Rauch proceeds to address the strict-scrutiny standard, whereby a future court, weighing the merits of polygamous “marriage,” would consider whether a state’s refusal to recognize polygamous marriages amounts to a violation of the 14th Amendment, as refusal to recognize same-sex marriages did in Obergefell. He answers by citing a handful of tenuous moral arguments and asserts that the polygamist’s “case is trivially easy to distinguish from [the one underpinning] Obergefell, which was based on a very different kind of moral, social, and legal proposition.”
Except it’s not at all easy, much less trivially so, to distinguish between the merits of the two propositions. The majority in Obergefell did not find the fact that the West, for at least two millennia, held a stable conception of marriage — a union between one man and one woman, open to procreation and the rearing of children — compelling grounds to reject the claims of the plaintiffs. Obergefell clearly conceives of marriage as a “right” — civil, legal, and moral — to be extended to consenting claimants, with only passing regard for the existing strictures of the institution.
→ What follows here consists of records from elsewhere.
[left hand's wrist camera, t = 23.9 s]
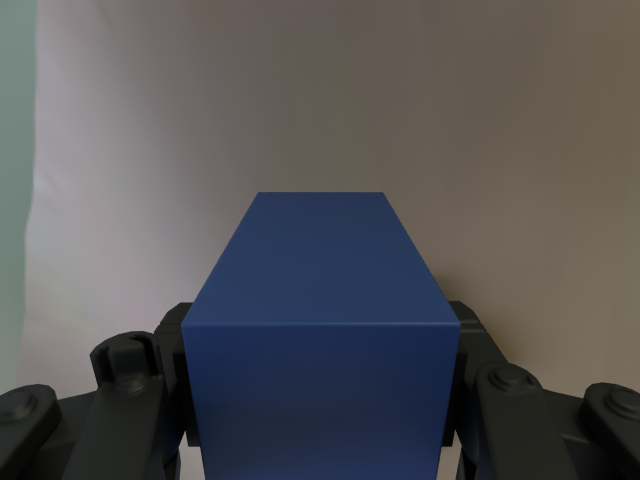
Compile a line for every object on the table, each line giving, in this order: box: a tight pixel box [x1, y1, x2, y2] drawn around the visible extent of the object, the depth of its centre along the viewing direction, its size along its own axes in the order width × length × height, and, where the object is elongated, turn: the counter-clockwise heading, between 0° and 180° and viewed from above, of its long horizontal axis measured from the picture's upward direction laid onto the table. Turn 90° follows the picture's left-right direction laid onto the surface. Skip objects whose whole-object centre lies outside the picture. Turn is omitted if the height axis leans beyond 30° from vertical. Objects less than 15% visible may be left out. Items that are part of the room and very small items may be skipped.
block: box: [181, 192, 461, 480], centre depth 11 cm, size 5×6×9 cm
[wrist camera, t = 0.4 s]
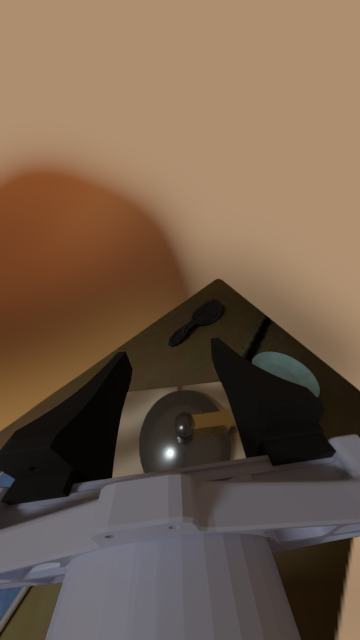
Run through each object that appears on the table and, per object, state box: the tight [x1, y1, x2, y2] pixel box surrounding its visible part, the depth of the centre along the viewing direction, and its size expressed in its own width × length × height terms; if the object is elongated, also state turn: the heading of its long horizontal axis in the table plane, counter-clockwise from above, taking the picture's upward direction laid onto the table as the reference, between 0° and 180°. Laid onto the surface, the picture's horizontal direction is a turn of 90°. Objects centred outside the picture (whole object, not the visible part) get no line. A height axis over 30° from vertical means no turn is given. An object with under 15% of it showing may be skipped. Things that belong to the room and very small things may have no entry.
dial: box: [139, 390, 232, 473], centre depth 21 cm, size 13×13×5 cm
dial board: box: [112, 382, 246, 478], centre depth 23 cm, size 16×22×2 cm
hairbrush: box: [169, 298, 223, 347], centre depth 46 cm, size 8×4×25 cm
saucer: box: [252, 352, 320, 398], centre depth 31 cm, size 12×12×2 cm
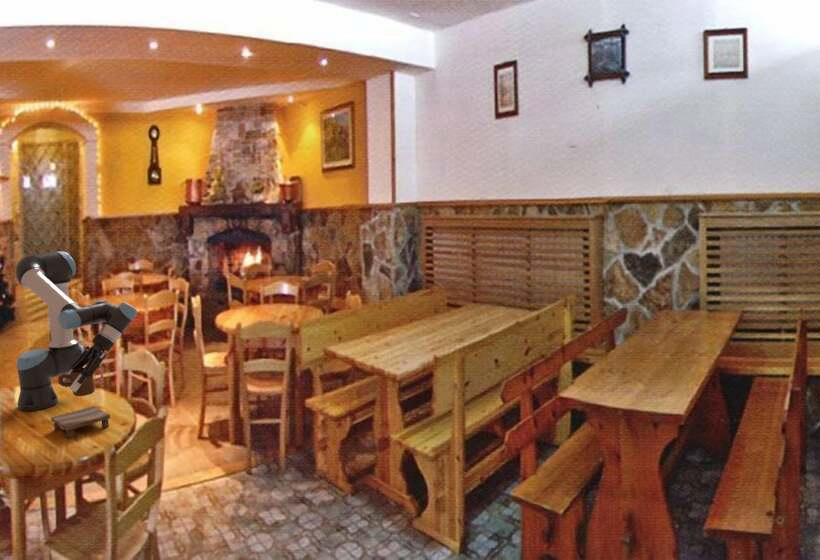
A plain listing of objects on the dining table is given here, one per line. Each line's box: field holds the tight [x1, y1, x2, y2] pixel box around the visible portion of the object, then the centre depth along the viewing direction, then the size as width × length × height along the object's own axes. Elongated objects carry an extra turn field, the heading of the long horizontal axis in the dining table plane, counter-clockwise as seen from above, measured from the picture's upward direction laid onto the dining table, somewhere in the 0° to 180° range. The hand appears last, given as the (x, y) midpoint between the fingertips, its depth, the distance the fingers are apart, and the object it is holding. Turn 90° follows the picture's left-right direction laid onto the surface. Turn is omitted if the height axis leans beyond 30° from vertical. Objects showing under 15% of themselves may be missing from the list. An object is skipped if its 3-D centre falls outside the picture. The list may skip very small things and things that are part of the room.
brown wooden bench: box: [50, 405, 111, 440], centre depth 252 cm, size 15×16×5 cm
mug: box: [57, 367, 95, 397], centre depth 250 cm, size 12×8×9 cm, turn 124°
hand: (67, 388), depth 247 cm, fingers closed on mug, 8 cm apart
Anthony Kennedy’s opinion uses a nebulous, inchoate definition of marriage predicated on poetic notions of “dignity” and “love” rather than the traditional, unbroken consensus of Western civilization. Why would the Court find the traditional restriction of marriage to a union between two persons a compelling reason to withhold the right to marry from three (or more) claimants?
If “love,” “dignity,” and the pursuant tax advantages are the constitutive parts of marriage, on what grounds would Rauch or the courts withhold those “rights” from polygamous unions?